== WORK INSTRUCTIONS ==
Quote the lines starting at the one that contains "right elbow: (385, 350, -1)" and ending at the last line of the items, both included, without changing a character.

== GIVEN ENTRIES ==
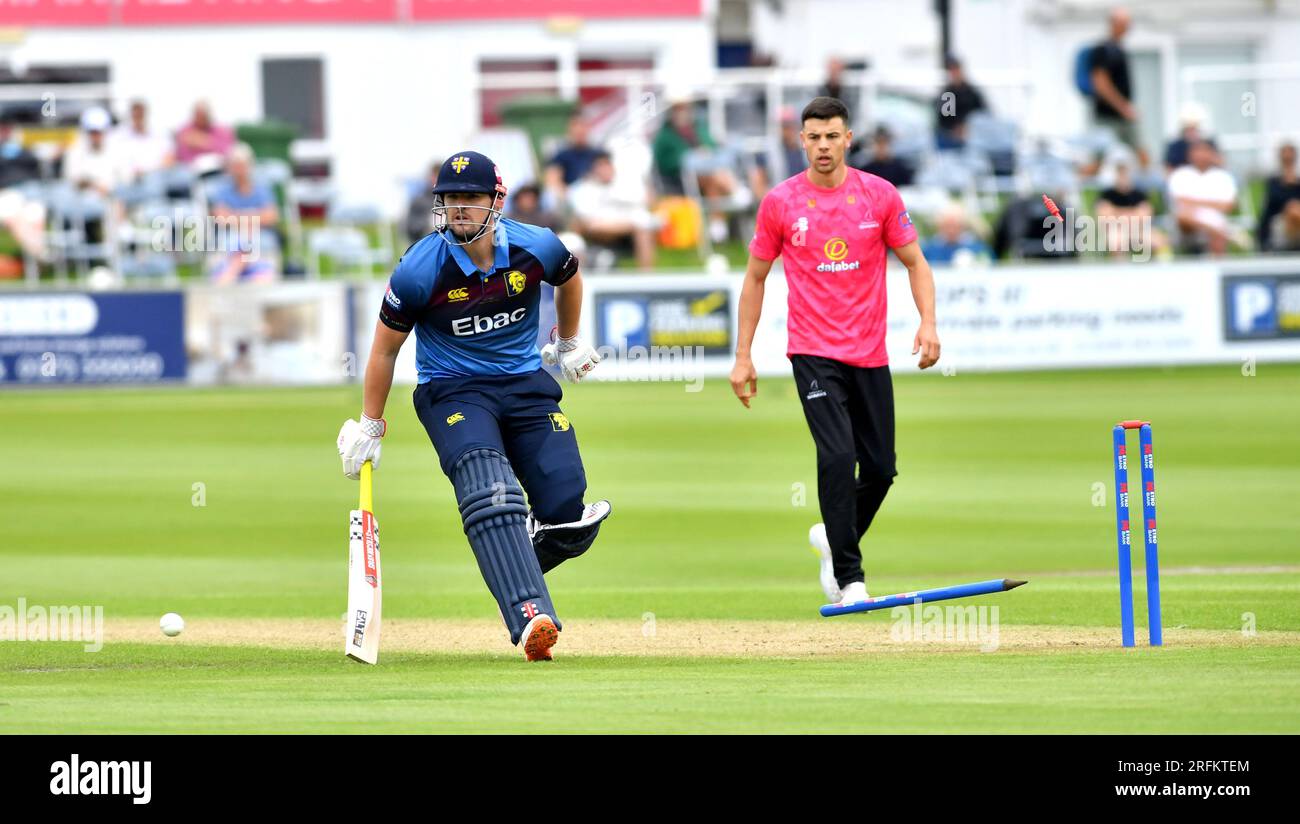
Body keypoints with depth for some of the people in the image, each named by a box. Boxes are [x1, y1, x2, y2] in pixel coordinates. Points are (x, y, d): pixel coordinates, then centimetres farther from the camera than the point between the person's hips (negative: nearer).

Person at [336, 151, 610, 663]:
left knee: (570, 515, -9)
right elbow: (385, 350, -1)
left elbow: (569, 277, 17)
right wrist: (369, 428, 5)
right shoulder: (420, 271, -16)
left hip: (526, 384, 3)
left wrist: (569, 344, 31)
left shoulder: (537, 249, -9)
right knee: (491, 496, -30)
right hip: (453, 391, -3)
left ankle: (515, 561, 26)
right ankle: (530, 618, -43)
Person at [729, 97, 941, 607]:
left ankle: (833, 538, 35)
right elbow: (756, 277, 7)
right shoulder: (780, 202, -1)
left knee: (880, 469, 6)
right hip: (813, 353, -3)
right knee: (838, 457, -18)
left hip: (870, 354, 3)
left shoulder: (880, 196, 1)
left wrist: (928, 323, -10)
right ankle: (848, 578, -11)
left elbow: (914, 262, 7)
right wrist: (743, 356, 5)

== OUTPUT BELOW ==
right elbow: (385, 350, -1)
left elbow: (569, 277, 17)
right wrist: (369, 428, 5)
right shoulder: (420, 271, -16)
left hip: (526, 384, 3)
left wrist: (569, 344, 31)
left shoulder: (537, 249, -9)
right knee: (491, 496, -30)
right hip: (453, 391, -3)
left ankle: (515, 561, 26)
right ankle: (530, 618, -43)
Person at [729, 97, 941, 607]:
left ankle: (833, 538, 35)
right elbow: (756, 277, 7)
right shoulder: (780, 202, -1)
left knee: (880, 469, 6)
right hip: (813, 353, -3)
right knee: (838, 457, -18)
left hip: (870, 354, 3)
left shoulder: (880, 196, 1)
left wrist: (928, 323, -10)
right ankle: (848, 578, -11)
left elbow: (914, 262, 7)
right wrist: (743, 356, 5)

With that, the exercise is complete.